# [Records to use]
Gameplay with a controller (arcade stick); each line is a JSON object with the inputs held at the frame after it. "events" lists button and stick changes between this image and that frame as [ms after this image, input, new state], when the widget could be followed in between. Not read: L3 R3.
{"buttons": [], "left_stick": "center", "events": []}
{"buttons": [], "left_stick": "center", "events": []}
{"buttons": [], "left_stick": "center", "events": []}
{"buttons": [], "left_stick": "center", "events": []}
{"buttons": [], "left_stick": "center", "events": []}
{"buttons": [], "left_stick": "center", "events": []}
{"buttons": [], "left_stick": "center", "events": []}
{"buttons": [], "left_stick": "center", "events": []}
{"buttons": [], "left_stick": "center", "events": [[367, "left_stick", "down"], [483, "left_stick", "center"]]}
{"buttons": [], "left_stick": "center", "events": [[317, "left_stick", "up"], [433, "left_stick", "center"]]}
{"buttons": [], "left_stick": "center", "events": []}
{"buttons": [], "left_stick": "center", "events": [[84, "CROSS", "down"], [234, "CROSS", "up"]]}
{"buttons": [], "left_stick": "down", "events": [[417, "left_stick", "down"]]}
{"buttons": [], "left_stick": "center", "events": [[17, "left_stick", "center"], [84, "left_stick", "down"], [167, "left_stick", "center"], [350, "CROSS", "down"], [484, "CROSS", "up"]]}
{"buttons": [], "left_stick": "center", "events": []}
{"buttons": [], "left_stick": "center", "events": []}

# [Your assignment]
Would you write the records out again, word for word?

# [Result of the exercise]
Gameplay with a controller (arcade stick); each line is a JSON object with the inputs held at the frame after it. "events" lists button and stick changes between this image and that frame as [ms after this image, input, new state], when the widget could be followed in between. Not read: L3 R3.
{"buttons": [], "left_stick": "center", "events": []}
{"buttons": [], "left_stick": "center", "events": []}
{"buttons": [], "left_stick": "center", "events": []}
{"buttons": [], "left_stick": "center", "events": []}
{"buttons": [], "left_stick": "center", "events": []}
{"buttons": [], "left_stick": "center", "events": []}
{"buttons": [], "left_stick": "center", "events": []}
{"buttons": [], "left_stick": "center", "events": []}
{"buttons": [], "left_stick": "center", "events": [[367, "left_stick", "down"], [483, "left_stick", "center"]]}
{"buttons": [], "left_stick": "center", "events": [[317, "left_stick", "up"], [433, "left_stick", "center"]]}
{"buttons": [], "left_stick": "center", "events": []}
{"buttons": [], "left_stick": "center", "events": [[84, "CROSS", "down"], [234, "CROSS", "up"]]}
{"buttons": [], "left_stick": "down", "events": [[417, "left_stick", "down"]]}
{"buttons": [], "left_stick": "center", "events": [[17, "left_stick", "center"], [84, "left_stick", "down"], [167, "left_stick", "center"], [350, "CROSS", "down"], [484, "CROSS", "up"]]}
{"buttons": [], "left_stick": "center", "events": []}
{"buttons": [], "left_stick": "center", "events": []}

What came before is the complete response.